Um nó na 25.ª hora

Este não será o primeiro Orçamento do Estado negociado até à 25.ª hora, mas, pelas posições do Governo, o nó ainda está longe de ser desfeito.

Deixar tudo para a última hora é algo que não se ensina, apesar de ser largamente praticado. Eventualmente será um hábito social, não creio que seja genético ou um problema da água. Não sei qual a origem ou a paternidade, se há culpados ou pecadores, mas é verdade que somos praticantes fervorosos dessa religião.

Veja-se o processo de construção do Orçamento do Estado para 2021, a conclusão é a do cumprimento dessa malfadada praxe. Desde julho que se anda a discutir o orçamento que se avizinha. Finda a discussão sobre a resposta de emergência prevista no Orçamento Suplementar, a atenção virou-se para a preparação dos compromissos para 2021. Já não tenho dedos das mãos para contar o número de reuniões que tivemos desde essa altura. Estamos há meses com as propostas em cima da mesa, sem interrupções ou hesitações, sem suspender negociações para as retomar em cima da meta, horas e horas de discussão sobre as prioridades fundamentais. E, no entanto, ainda há coisas por fechar.

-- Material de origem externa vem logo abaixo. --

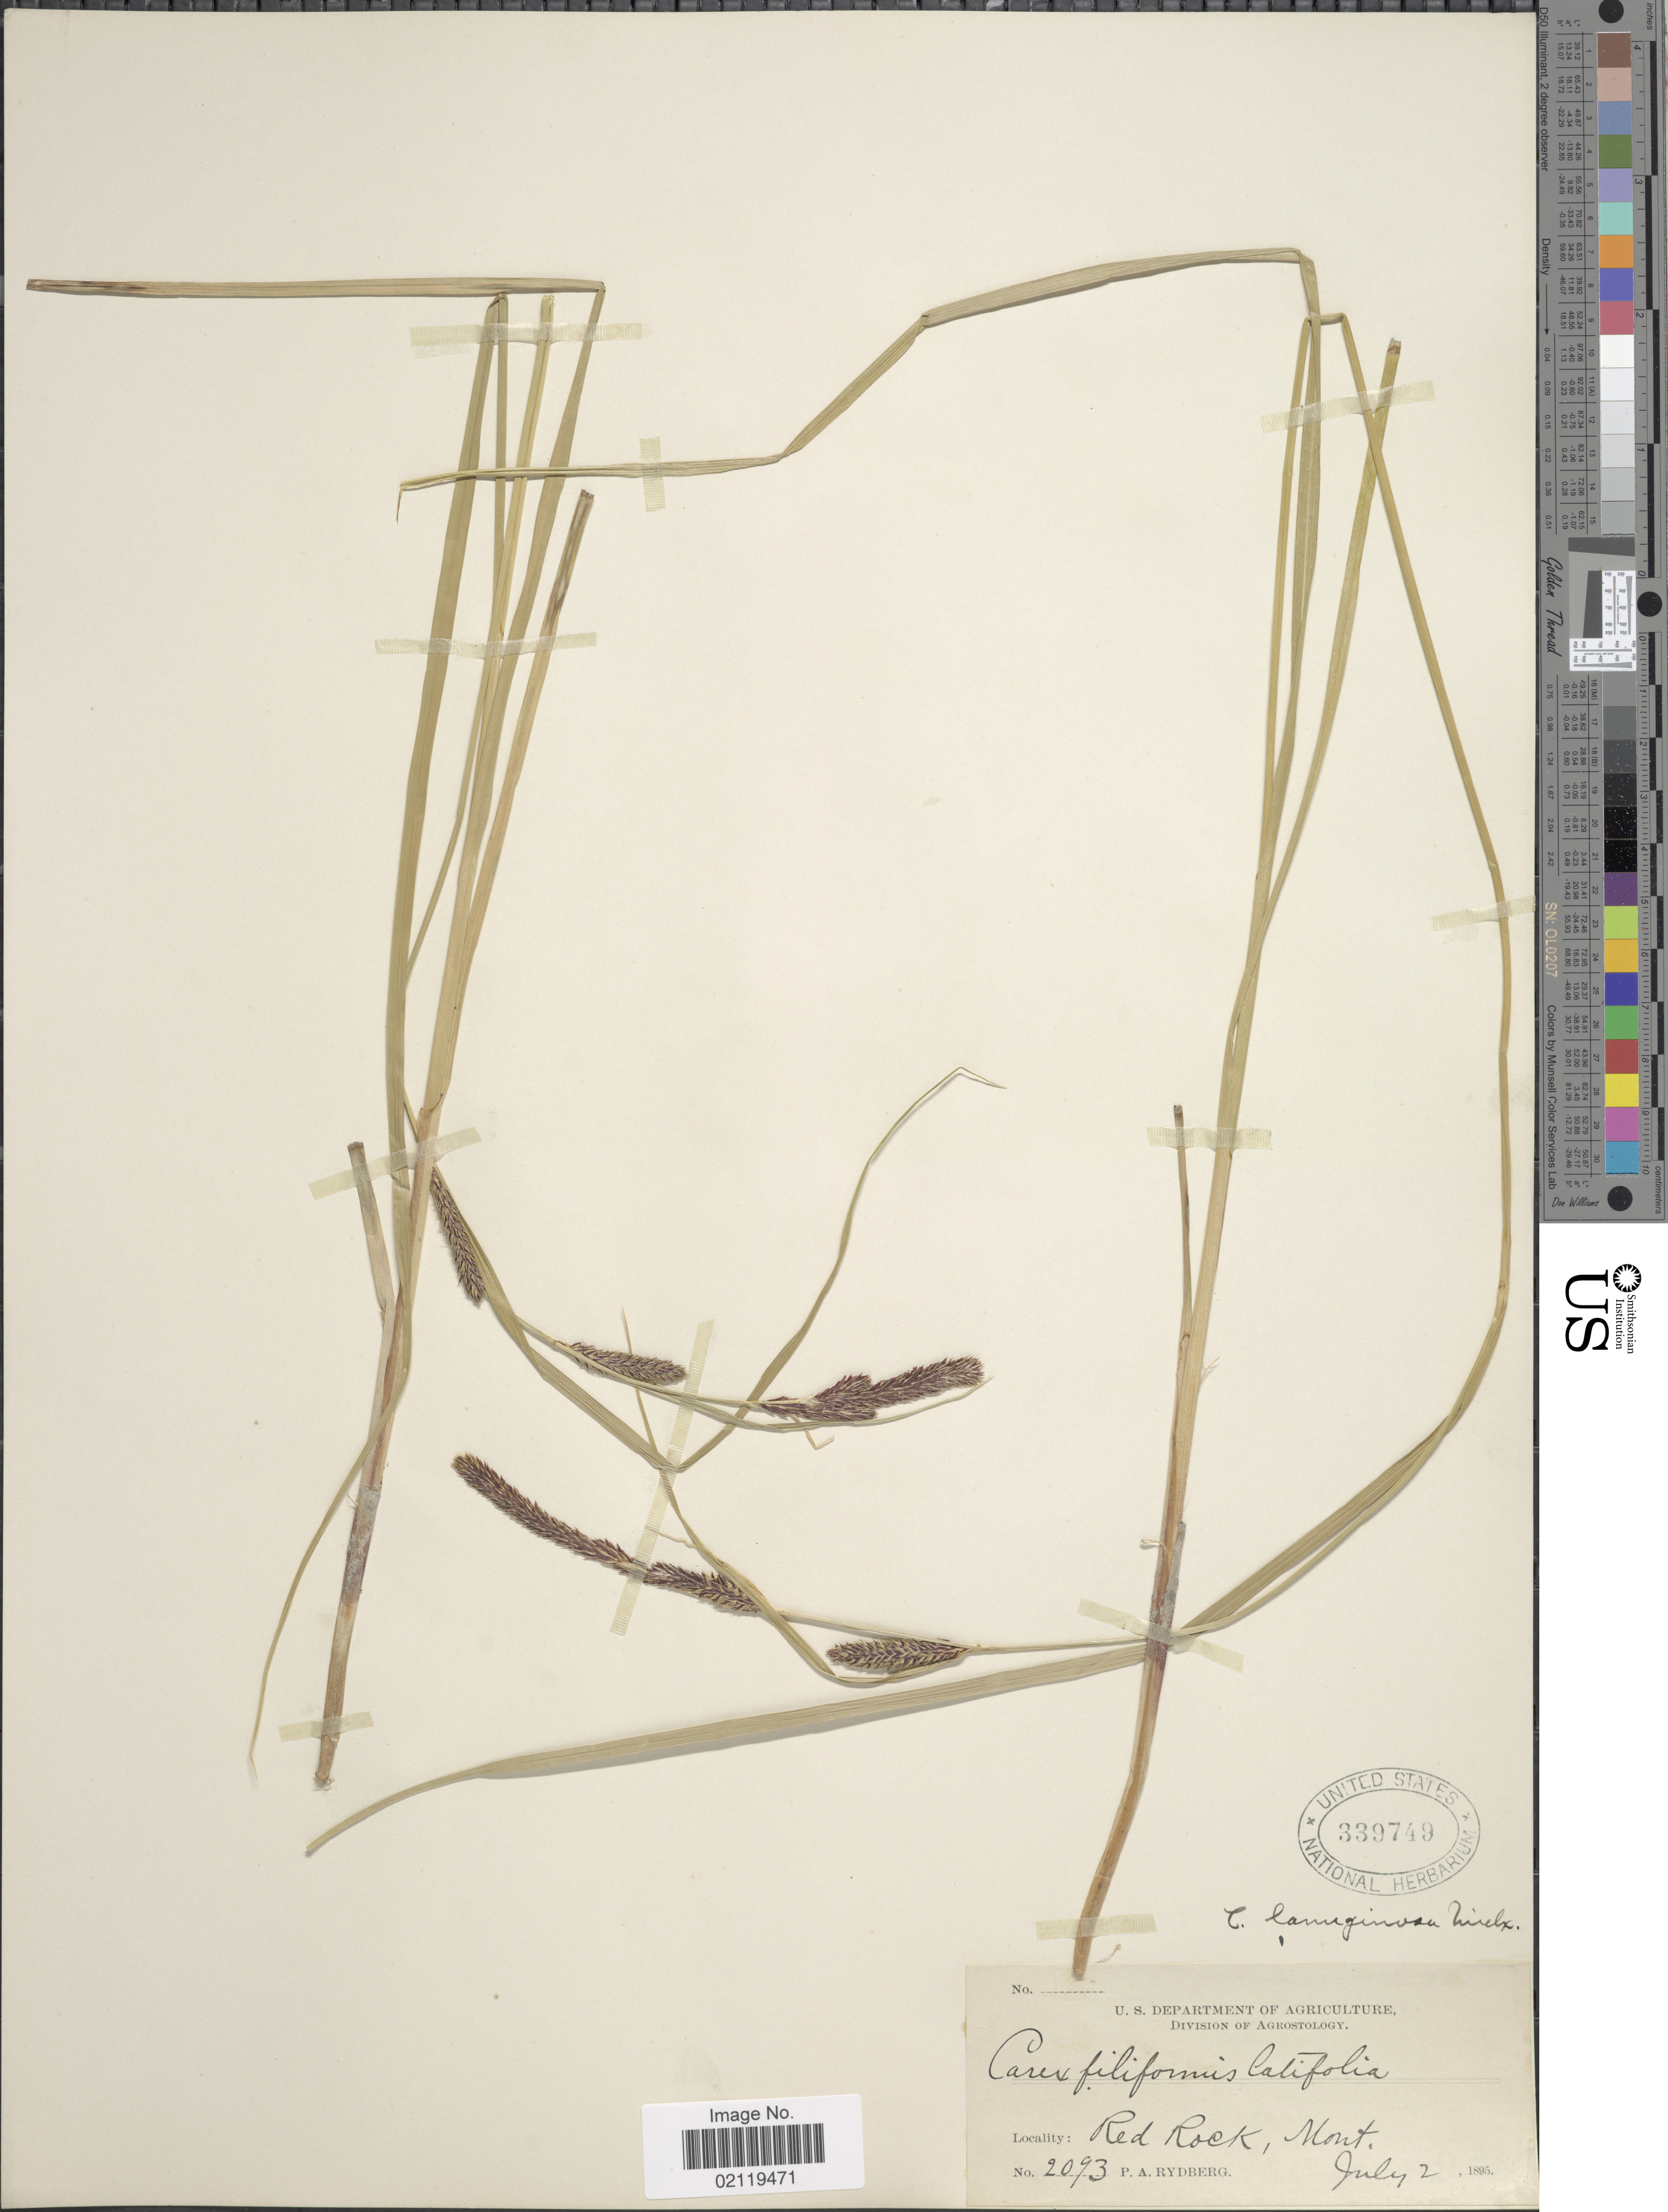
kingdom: Plantae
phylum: Tracheophyta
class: Liliopsida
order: Poales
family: Cyperaceae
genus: Carex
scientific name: Carex pellita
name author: Muhl. ex Willd.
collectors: P. A. Rydberg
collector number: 2093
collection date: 1895-07-02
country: United States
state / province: Montana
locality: Red Rock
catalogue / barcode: US 339749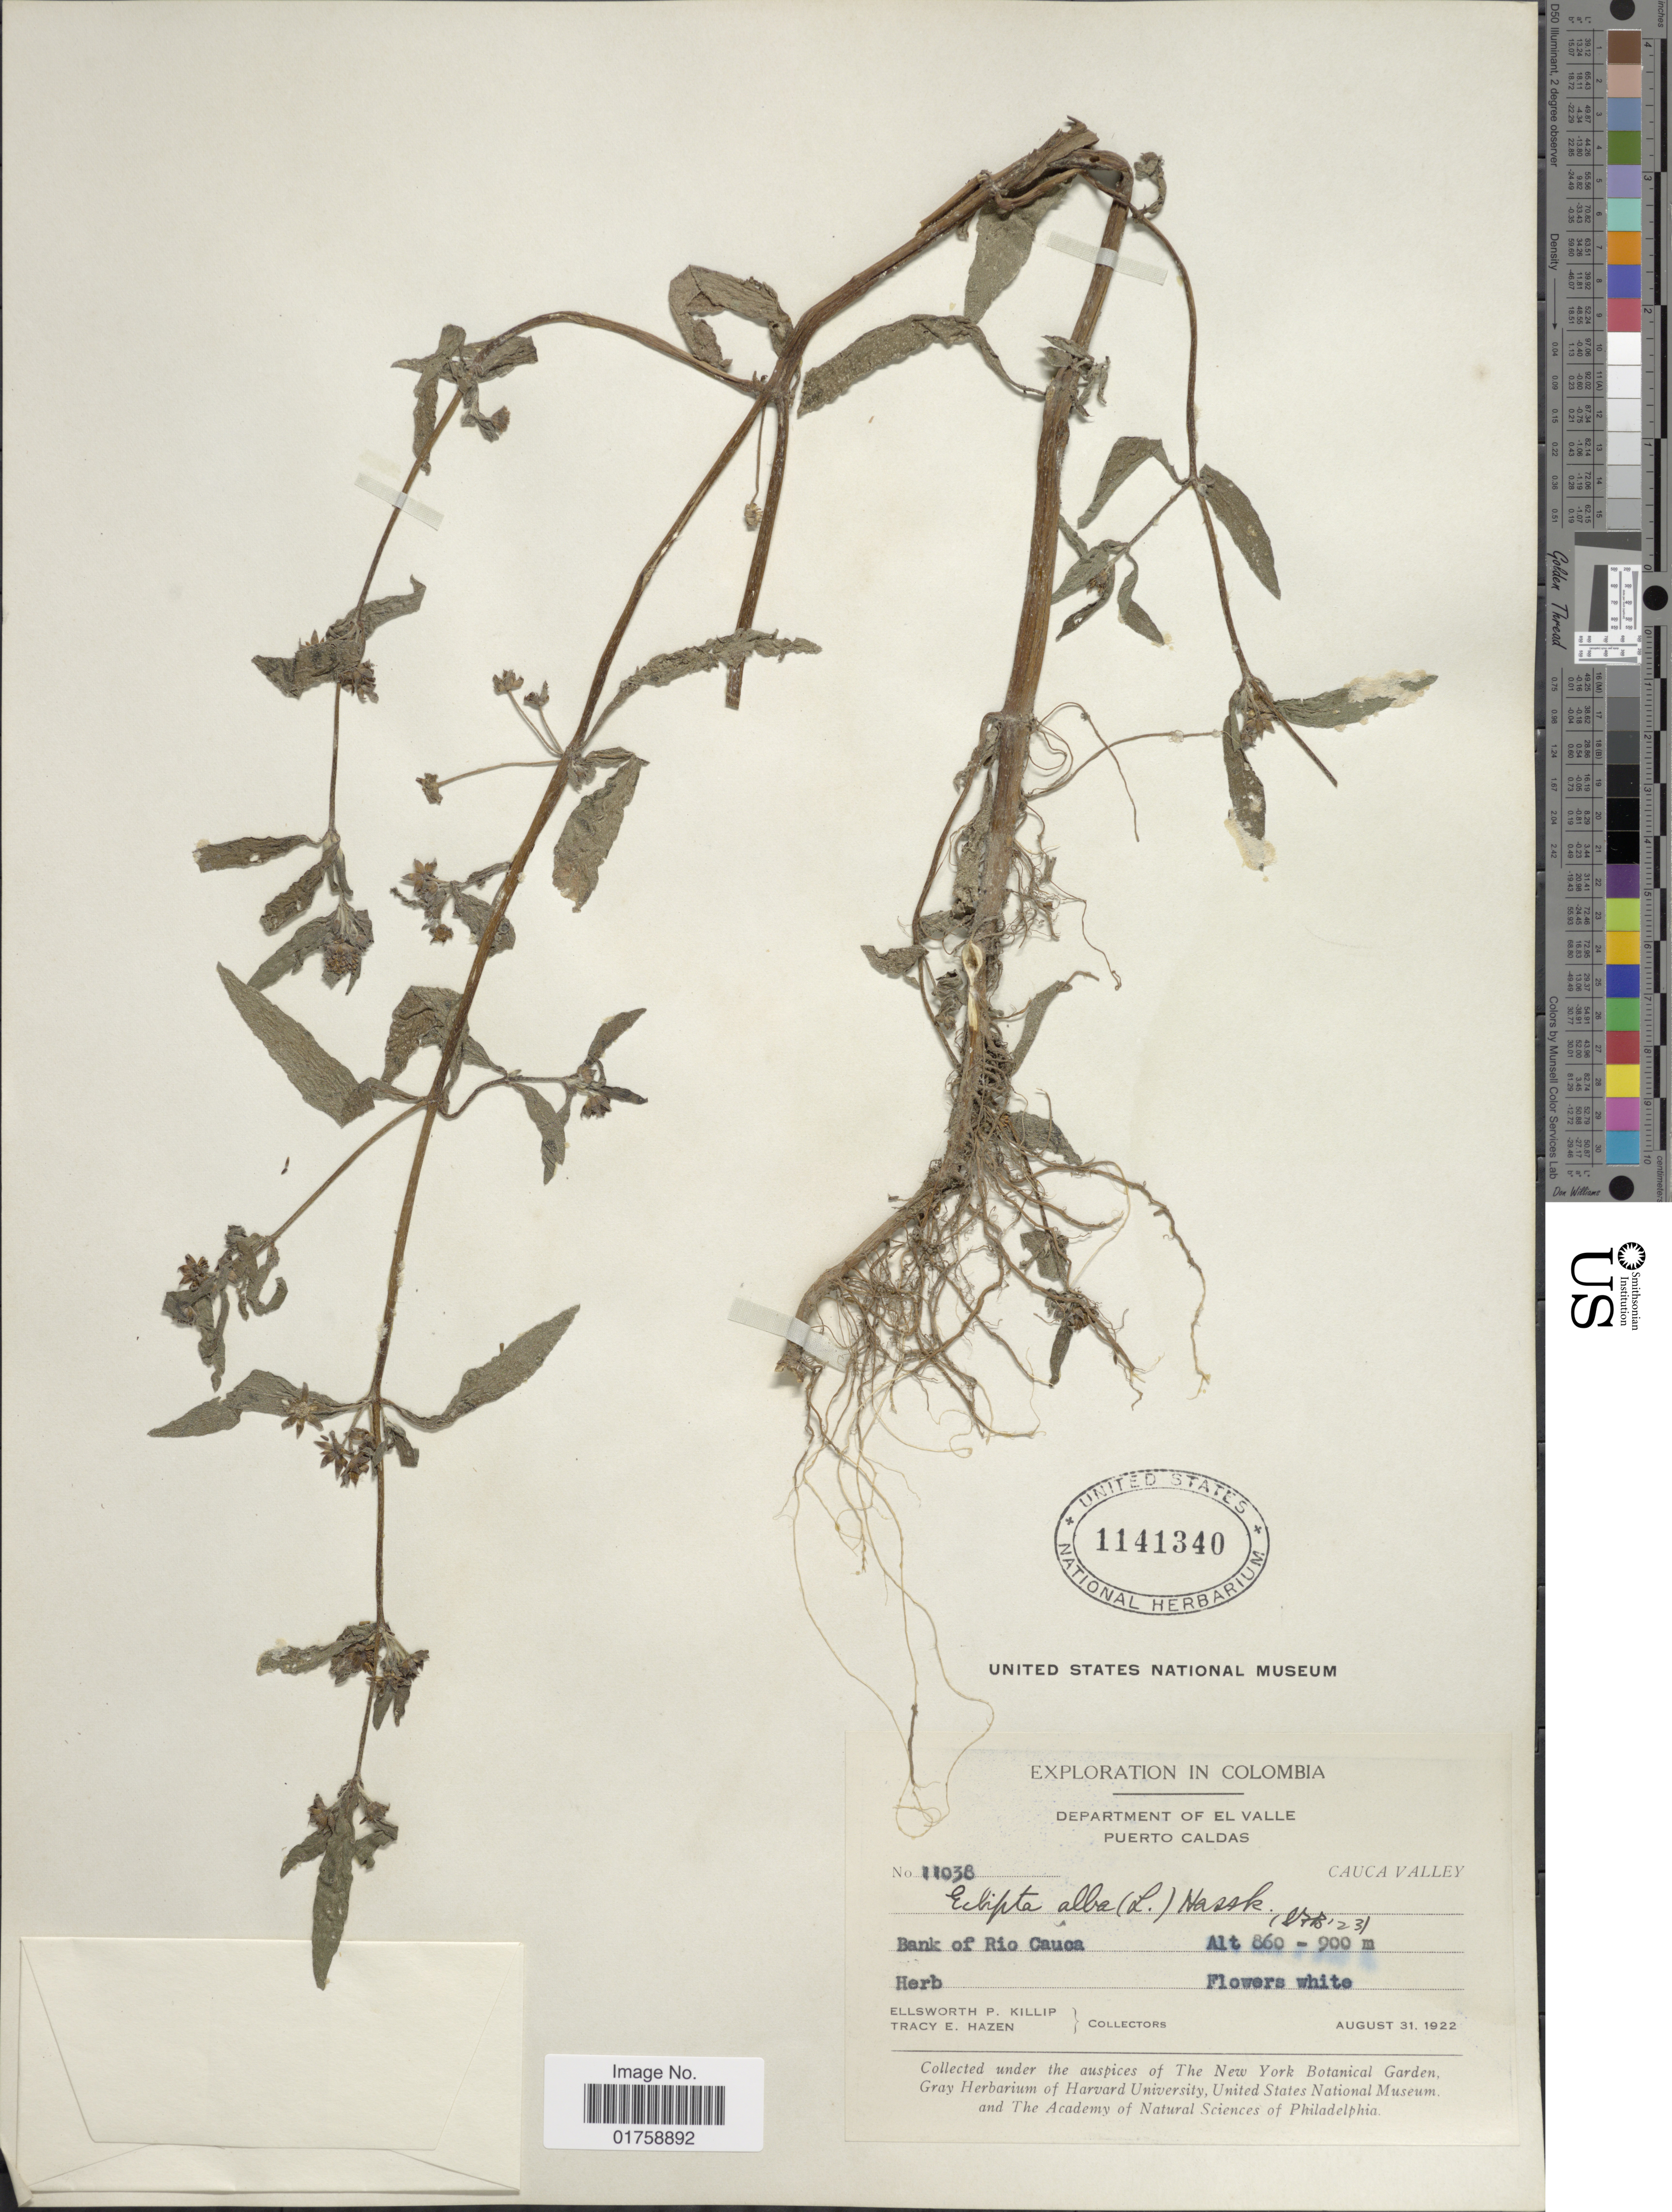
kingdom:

Enquanto escrevo este texto decorre a reunião do Conselho de Ministros que irá decidir sobre o conteúdo do Orçamento do Estado para 2021. A proposta que o Governo entregará à Assembleia da República na próxima segunda ficará decidida, pelo menos nos seus traços mais gerais, na conclusão desse encontro ministerial. Falta saber se estará à altura das necessidades do país. As indefinições continuam e as declarações públicas não dissiparam as dúvidas.

O Governo fez anúncios genéricos de medidas que promete fazer constar do documento orçamental. Fica o registo para memória futura, mas sabemos como os detalhes são importantes. É o documento orçamental que tirará quaisquer dúvidas sobre as intenções e o alcance das propostas. Não darei grande novidade se mostrar algumas reservas sobre os resultados (até agora) apresentados em mesa negocial.

Da parte do Bloco de Esquerda não há grandes segredos, nem trunfos escondidos na manga. Desde julho estão identificadas as prioridades na resposta à brutal crise que enfrentamos: preservar o emprego para defender as pessoas e a economia da crise, assegurar que o SNS estará cá para cuidar de nós, proteger as pessoas da pobreza para não deixarmos ninguém para trás, prevenir que o sistema financeiro não volte a viver às custas do país. O país sabe as nossas propostas, o Governo conhece o que defendemos. No entanto, tanto tempo de negociação depois, chegamos à reta final ainda com as escolhas fundamentais por fazer. Intransigência é palavra que resume esta negociação – pela parte do Governo, claro está.

Vejamos as propostas no concreto para que as conclusões possam ser tiradas livremente nas diversas áreas. A proteção social foi levada à mesa negocial na forma de uma nova prestação social a criar, mas a intransigência do Governo mantém as mesmas regras de condição de recursos que perpetuam a pobreza infantil. A salvaguarda do emprego esbarra desde logo numa cada vez mais esvaziada penalização de despedimentos, as mudanças estruturais na lei laboral são rejeitadas pela raiz e até na atualização do salário mínimo nacional a conversa começa por um recuo perante as promessas feitas. Na saúde, estamos longe de garantir sequer o reforço do número líquido de profissionais que tinha sido prometido no Orçamento do Estado para 2020 e ainda mais de o cumprir em 2021 – e pelo meio ainda temos a segunda vaga da pandemia. No que toca à proteção dos profissionais, o respeito por carreiras dignas, em particular para os Técnicos Auxiliares de Saúde, é tema tabu. Quanto ao Novo Banco, apesar de hoje não haver quem consiga negar que tem uma gestão feita à medida da absorção máxima dos dinheiros públicos, o Governo continua a garantir que a Lone Star mantém os seus rendimentos intocados.

Este não será o primeiro Orçamento do Estado negociado até à 25.ª hora, mas, pelas posições do Governo, o nó ainda está longe de ser desfeito. E, se não precisávamos de ter chegado a este ponto, o Governo não demonstrou vontade diferente. Mudará?